I replied with a low groan. My body was awake but my mind wasn't.

"Harry?" he says again.

"What?" my voice sounds groggy and fast asleep, almost what I was.

"Get up." He asks politely. I shoot him a glare.

"Please?" he adds later, smiling weakly in my direction. I decide to get up and stretch out my limbs, Insley's pacing around the room for a reason unknown.

"I need you to drive me back to the institution." He says softly. I'm immediately wide-awake.

"Again? seriously Insley, what now?" i asked, exasperated.

"Because I need to fucking see someone." He replies, equally exasperated with me.

"Okay, all right." I give in, raising my hands in defeat.

"Don't use vulgar language." I warn after standing up.

"Fuck you." Insley smiles sarcastically, my expression goes serious.

"You know how you get." I warn again, he ignores me.

"Appreciate the concern, Harry. But I don't need a smart-ass telling me how to manage my own disorder." He says smugly.

I shrug.

"Just trying to help."

"No, you're just pitying me. I don't need your pity, or help. Thank you very fucking much." He walks out of the room and it leaves me wondering what caused his little outbreak. I suppose I wasn't used to his behavior as he spent about four months in that blinking institution.

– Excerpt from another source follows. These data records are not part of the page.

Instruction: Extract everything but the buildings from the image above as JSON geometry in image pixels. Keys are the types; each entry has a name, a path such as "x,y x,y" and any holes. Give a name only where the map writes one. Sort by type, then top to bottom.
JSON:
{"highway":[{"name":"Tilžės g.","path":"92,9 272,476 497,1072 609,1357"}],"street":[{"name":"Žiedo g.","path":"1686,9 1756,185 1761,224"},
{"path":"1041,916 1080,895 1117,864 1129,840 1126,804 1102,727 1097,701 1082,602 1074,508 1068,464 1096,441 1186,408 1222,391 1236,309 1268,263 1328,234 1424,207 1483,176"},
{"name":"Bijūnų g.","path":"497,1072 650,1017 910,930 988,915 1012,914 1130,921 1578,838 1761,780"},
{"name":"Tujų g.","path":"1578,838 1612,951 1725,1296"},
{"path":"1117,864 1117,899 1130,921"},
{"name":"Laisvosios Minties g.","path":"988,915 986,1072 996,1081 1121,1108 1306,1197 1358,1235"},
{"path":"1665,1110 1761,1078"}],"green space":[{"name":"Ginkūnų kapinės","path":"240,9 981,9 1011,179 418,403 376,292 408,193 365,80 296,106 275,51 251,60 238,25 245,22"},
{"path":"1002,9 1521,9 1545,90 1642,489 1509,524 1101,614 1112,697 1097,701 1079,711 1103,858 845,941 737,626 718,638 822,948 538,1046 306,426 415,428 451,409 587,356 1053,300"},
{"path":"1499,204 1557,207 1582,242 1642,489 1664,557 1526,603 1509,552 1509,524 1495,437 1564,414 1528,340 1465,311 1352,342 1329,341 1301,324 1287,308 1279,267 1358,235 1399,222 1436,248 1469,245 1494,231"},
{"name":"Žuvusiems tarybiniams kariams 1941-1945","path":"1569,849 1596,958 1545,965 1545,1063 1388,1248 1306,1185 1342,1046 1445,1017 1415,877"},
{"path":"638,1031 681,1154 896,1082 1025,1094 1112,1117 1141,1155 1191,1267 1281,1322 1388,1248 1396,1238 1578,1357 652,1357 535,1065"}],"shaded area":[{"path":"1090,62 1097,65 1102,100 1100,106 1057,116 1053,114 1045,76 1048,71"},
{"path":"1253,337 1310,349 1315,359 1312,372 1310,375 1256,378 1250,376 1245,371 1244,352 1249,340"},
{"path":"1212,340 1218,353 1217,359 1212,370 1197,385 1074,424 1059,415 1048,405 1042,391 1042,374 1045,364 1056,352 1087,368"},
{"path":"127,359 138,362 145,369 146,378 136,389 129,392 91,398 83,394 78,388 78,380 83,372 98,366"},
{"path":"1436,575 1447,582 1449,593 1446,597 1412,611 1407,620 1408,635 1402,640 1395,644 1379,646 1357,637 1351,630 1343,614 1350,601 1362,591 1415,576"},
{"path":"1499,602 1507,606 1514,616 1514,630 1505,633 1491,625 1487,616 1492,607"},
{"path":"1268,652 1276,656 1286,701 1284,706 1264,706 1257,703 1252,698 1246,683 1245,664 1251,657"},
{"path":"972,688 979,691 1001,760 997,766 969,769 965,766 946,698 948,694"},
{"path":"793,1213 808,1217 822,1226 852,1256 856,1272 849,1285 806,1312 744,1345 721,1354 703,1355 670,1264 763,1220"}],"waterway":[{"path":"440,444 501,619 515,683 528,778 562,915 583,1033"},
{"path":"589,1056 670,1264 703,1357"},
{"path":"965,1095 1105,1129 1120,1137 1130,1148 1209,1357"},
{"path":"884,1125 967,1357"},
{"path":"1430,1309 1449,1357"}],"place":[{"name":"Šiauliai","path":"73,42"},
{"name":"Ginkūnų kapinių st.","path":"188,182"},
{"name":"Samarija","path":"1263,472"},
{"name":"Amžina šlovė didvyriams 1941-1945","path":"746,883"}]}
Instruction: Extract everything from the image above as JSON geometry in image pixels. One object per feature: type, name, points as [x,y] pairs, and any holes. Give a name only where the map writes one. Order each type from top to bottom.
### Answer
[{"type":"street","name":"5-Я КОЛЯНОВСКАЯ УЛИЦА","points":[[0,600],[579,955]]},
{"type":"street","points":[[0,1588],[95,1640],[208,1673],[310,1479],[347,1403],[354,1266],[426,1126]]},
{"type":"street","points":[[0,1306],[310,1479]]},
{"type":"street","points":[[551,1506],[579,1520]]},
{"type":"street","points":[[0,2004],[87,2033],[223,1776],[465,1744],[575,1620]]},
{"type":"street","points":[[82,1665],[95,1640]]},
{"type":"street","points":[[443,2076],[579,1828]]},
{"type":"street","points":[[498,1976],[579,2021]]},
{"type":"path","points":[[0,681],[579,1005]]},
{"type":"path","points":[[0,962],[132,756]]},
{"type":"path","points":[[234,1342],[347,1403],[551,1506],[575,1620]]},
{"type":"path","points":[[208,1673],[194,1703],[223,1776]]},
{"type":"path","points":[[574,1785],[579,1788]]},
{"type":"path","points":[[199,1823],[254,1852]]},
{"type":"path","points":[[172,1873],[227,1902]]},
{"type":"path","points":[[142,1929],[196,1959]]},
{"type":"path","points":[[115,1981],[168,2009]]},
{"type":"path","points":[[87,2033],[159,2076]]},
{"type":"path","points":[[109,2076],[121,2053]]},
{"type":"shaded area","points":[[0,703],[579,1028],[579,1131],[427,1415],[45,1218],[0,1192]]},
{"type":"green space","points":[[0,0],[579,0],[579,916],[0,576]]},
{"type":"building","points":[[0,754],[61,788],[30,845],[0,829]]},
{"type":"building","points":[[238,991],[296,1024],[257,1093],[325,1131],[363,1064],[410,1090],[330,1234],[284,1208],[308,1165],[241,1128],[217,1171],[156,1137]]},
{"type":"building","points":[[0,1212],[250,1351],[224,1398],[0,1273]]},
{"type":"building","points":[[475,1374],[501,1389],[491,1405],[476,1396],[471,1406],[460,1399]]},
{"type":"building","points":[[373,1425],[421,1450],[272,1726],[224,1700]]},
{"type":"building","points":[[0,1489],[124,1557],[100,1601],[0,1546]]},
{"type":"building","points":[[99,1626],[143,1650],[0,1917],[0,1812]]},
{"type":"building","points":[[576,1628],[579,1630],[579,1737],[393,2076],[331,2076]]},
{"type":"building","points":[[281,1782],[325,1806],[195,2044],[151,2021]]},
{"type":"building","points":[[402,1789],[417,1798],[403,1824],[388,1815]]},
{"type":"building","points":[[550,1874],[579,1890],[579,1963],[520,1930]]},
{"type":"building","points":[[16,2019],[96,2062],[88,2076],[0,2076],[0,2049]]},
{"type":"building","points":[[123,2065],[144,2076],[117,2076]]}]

I ready myself for the day approaching. Facing the thing I fear most, insanity.

"What the hell are you so afraid of anyway?" a voice startles me.

"Insanity." I reply simply, not looking up to who's facing me. I assumed it was Insley.

"Come on, now that's a stupid excuse for a fear." He replies.

"Excuse you." I put on a button down shirt, examining myself in the mirror. My brown curls are all over my face, I grin; satisfied. Unruly, un-neat curls mean good night's rest, no disturbances. My mood is instantly lifted.